As an adult, Montgomery’s life mimicked that of her childhood. She lived in poverty and was unable to care for the four children she had in the course of four years. Her mental health deteriorated. “Lisa was so out of touch that she often did not respond to her own name,” her lawyers wrote in her clemency petition. “She mistook ammonia for vinegar while cooking. Her home was filthy. She could not dress her children or help them with their hair.” 


Still, being a mother was a key part of her identity, and her delusions manifested there. Even after she had undergone a sterilization procedure, she pretended to be pregnant on multiple occasions.

In 2004, Montgomery, then 36, drove from her home in Kansas to Missouri to meet up with Bobbie Jo Stinnett, 23, who was eight months pregnant. Then she did the unthinkable. Montgomery strangled Stinnett and cut open her abdomen, removing the fetus. She then transported the baby home, telling her husband she’d given birth at a clinic. The next day, the police arrested Montgomery. The baby, who was physically uninjured, was returned to her father. Montgomery confessed and was sentenced to death.

“Mrs. Montgomery was psychotic at the time of the crime,” one of her lawyers, Amy Harwell said. “She has always accepted responsibility. This is someone who was deeply remorseful, once she became appropriately medicated and had full contact with reality, although that is a situation that waxes and wanes.”
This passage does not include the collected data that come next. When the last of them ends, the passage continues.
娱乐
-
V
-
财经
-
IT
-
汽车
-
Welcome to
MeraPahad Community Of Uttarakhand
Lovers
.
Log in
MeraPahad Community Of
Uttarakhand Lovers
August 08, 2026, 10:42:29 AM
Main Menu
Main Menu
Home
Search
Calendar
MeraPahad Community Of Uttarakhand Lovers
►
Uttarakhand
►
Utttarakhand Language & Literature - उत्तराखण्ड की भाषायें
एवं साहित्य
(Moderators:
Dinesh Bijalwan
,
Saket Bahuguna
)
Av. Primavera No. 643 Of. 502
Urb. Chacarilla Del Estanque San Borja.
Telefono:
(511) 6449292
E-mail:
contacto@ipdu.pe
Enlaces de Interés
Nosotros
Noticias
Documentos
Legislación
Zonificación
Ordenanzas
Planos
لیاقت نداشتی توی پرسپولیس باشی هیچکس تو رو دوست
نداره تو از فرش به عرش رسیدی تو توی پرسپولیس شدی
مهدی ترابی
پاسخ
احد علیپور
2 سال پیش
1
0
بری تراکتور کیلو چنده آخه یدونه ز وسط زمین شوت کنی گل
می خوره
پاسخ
Montgomery is diagnosed with bipolar disorder with psychotic features and complex post-traumatic stress disorder. She has been under constant psychiatric care since her arrest and takes antipsychotic medications.

She was initially scheduled to be executed on Dec. 8, but her two lead attorneys — Harwell and Kelley Henry — both got sick with COVID-19 following visits with Montgomery in prison. A district court delayed her execution and gave her lawyers more time to finish her clemency petition. 
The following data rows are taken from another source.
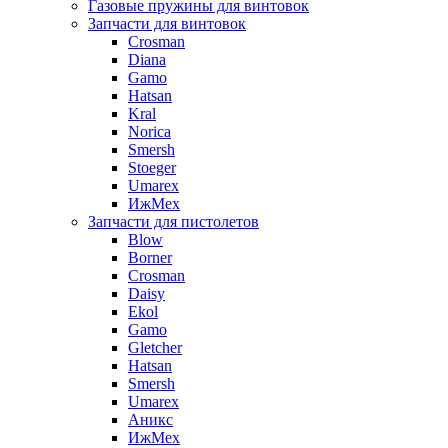
Газовые пружины для винтовок
Запчасти для винтовок
Crosman
Diana
Gamo
Hatsan
Kral
Norica
Smersh
Stoeger
Umarex
ИжМех
Запчасти для пистолетов
Blow
Borner
Crosman
Daisy
Ekol
Gamo
Gletcher
Hatsan
Smersh
Umarex
Аникс
ИжМех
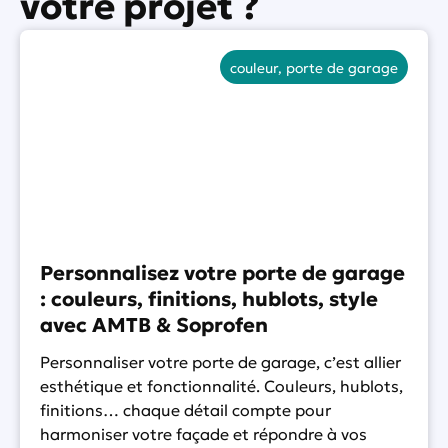
votre projet ?
couleur
,
porte de garage
Personnalisez votre porte de garage
: couleurs, finitions, hublots, style
avec AMTB & Soprofen
Personnaliser votre porte de garage, c’est allier
esthétique et fonctionnalité. Couleurs, hublots,
finitions… chaque détail compte pour
harmoniser votre façade et répondre à vos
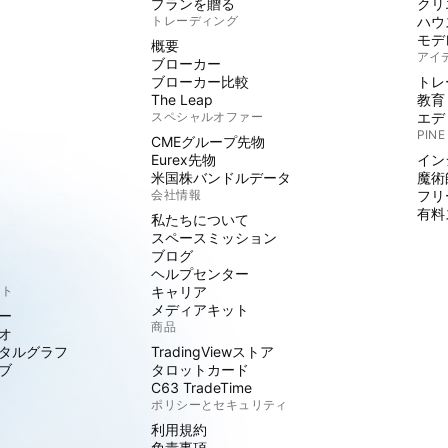
プランを贈る
クリ
トレーディング
ハウ
モデ
概要
アイ
ブローカー
ブローカー比較
トレ
The Leap
教育
スペシャルオファー
エデ
PINE
CMEグループ先物
Eurex先物
イン
米国株バンドルデータ
魔術
会社情報
フリ
有料
私たちについて
スペースミッション
ブログ
ヘルプセンター
クト
キャリア
メディアキット
ー
商品
オ
タルグラフ
TradingViewストア
ブ
タロットカード
C63 TradeTime
ポリシーとセキュリティ
利用規約
免責事項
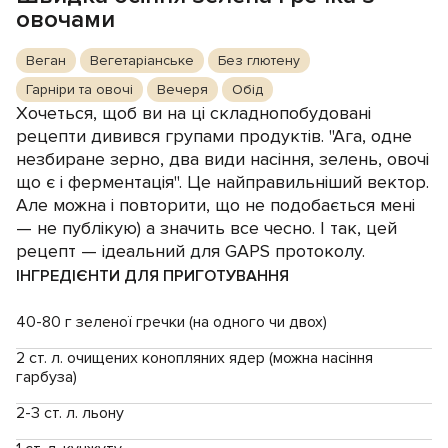
овочами
Веган
Вегетаріанське
Без глютену
Гарніри та овочі
Вечеря
Обід
Хочеться, щоб ви на ці складнопобудовані
рецепти дивився групами продуктів. "Ага, одне
незбиране зерно, два види насіння, зелень, овочі
що є і ферментація". Це найправильніший вектор.
Але можна і повторити, що не подобається мені
— не публікую) а значить все чесно. І так, цей
рецепт — ідеальний для GAPS протоколу.
ІНГРЕДІЄНТИ ДЛЯ ПРИГОТУВАННЯ
40-80 г зеленої гречки (на одного чи двох)
2 ст. л. очищених конопляних ядер (можна насіння
гарбуза)
2-3 ст. л. льону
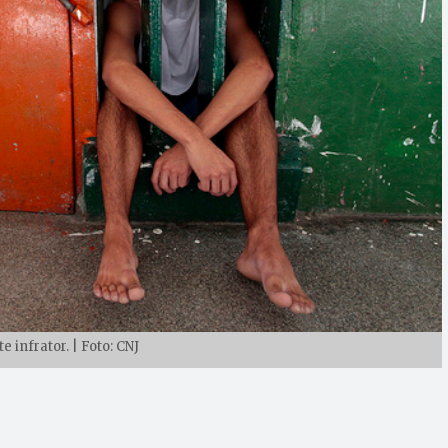
 infrator. | Foto: CNJ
Henry, who has been working on Montgomery’s case since 2012, said she was frustrated and angry that her client was scheduled to be killed during the pandemic, since it has hampered efforts to save her life.


“When I have had clients executed, I could always say I know I did everything I possibly could,” she said in an interview. “I know I’m doing everything I possibly can for Lisa under these circumstances, but if the circumstances were different … I don’t know what it would be.”

The pandemic has also impeded Montgomery’s family’s visits. Diane Mattingly, Montgomery’s sister, said that prison officials canceled her last scheduled visit with her sibling because of a COVID-19 outbreak. She is afraid she will never see her again. 

“She’s lived a tortured life and she has been broken,” Mattingly said. “I understand she needs to stay in prison the rest of her life, I do. But the death penalty? It doesn’t feel like justice. So many people let her down. I’m just begging that somebody will stand up for her for once.”